Well, it seems that some of the big names have already started speaking about the media services provider’s role at the Oscars. As reports suggest that Steven Spielberg is preparing to speak out against Netflix at the next meeting of the Academy’s Board of Governors.
While it is still not clear what changes he is planning to propose, but according to some reports, the Hollywood legend is suggesting that movies be required to play exclusively in theaters for at least four weeks to be eligible for an Oscar.
Spielberg was open about his views when he spoke in an interview last year that Netflix movies were TV movies and they should be up for Emmy’s and not the Oscars.
The discussion has now gone beyond the Oscars and the very fact that Netflix and streaming pose a serious threat to the theatrical model has become the center of any discussion regarding Netflix.

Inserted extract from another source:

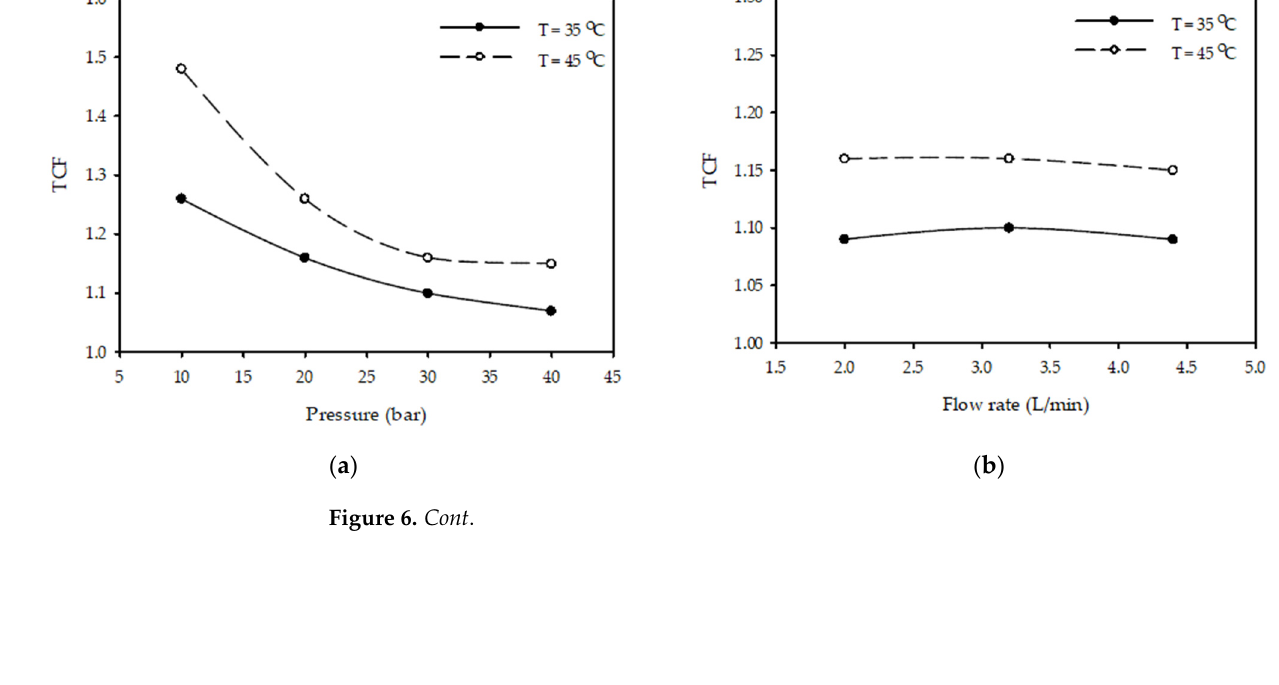
( c ) Figure 6. Effect of ( a ) pressure at (3.2 L/min, 100 ppm) ( b ) flow rate at (30 bar, 100 ppm) ( c ) feed concentration at (20 bar, 3.2 L/min) on TCF at different temperatures. 3.6. Mathematical Model Mathematical models were thus developed based on the data collected from the experiments. Two mathematical models will be developed, one for the permeate flux and another for the copper removal percentage. The four parameters, concentration, temper- ature, pressure and flow, will be included in the mathematical model. 3.6.1. Permeate Flux Model In this model, an assumption that the parameters independently affect the permeate flux and thus superposition holds, i.e., 𝑓𝑙𝑢𝑥 = 𝑓(𝑇) + 𝑔(𝑃) + ℎ(𝐶) + 𝑚(𝐹) (4) where f ( T ), g ( P ), h ( C ), and m ( F ) are functions of temperature, pressure, concentration, and flow, respectively. With this model, changing one parameter while keeping all the others fixed will result in a similar response as observed in Figures 2a, 3a, 4a and 5a. In these figures, changing one parameter (concentration or flow) results in similar but shifted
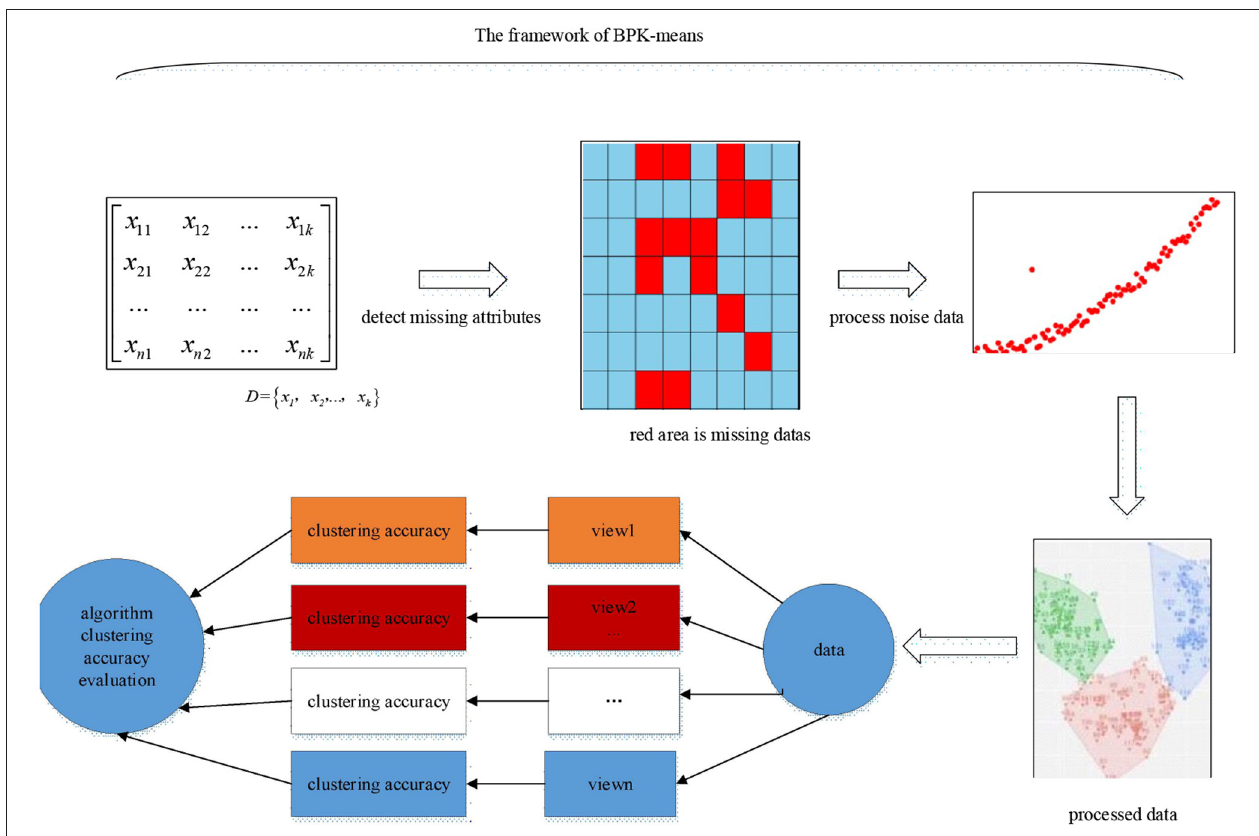
FIGURE 3 | Flow Diagram of BPK-means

It is the same threat and anxiety that prompted Cannes Film festival to announce a rule that prevented Netflix from participating and that led the major theater chains to refuse to show “Roma,” even after it was nominated for 10 Oscars.
The whole debate ceases to die down and it has got the attention of Netflix also which tweeted on Monday saying, “We love cinema.” It also said that it allows people who can’t always afford to watch movies, or live in towns without theaters and gives filmmakers “more ways to share art.”
We love cinema. Here are some things we also love:
-Access for people who can't always afford, or live in towns without, theaters
-Letting everyone, everywhere enjoy releases at the same time
-Giving filmmakers more ways to share art
These things are not mutually exclusive.
— Netflix Film (@NetflixFilm) March 4, 2019
The debate surrounding the fact whether Netflix is good or bad for the movie industry is not going to die down anytime soon and as the debate rages on, it would be good for everyone if little bit pressure makes the company more serious about releasing its movies in theatres.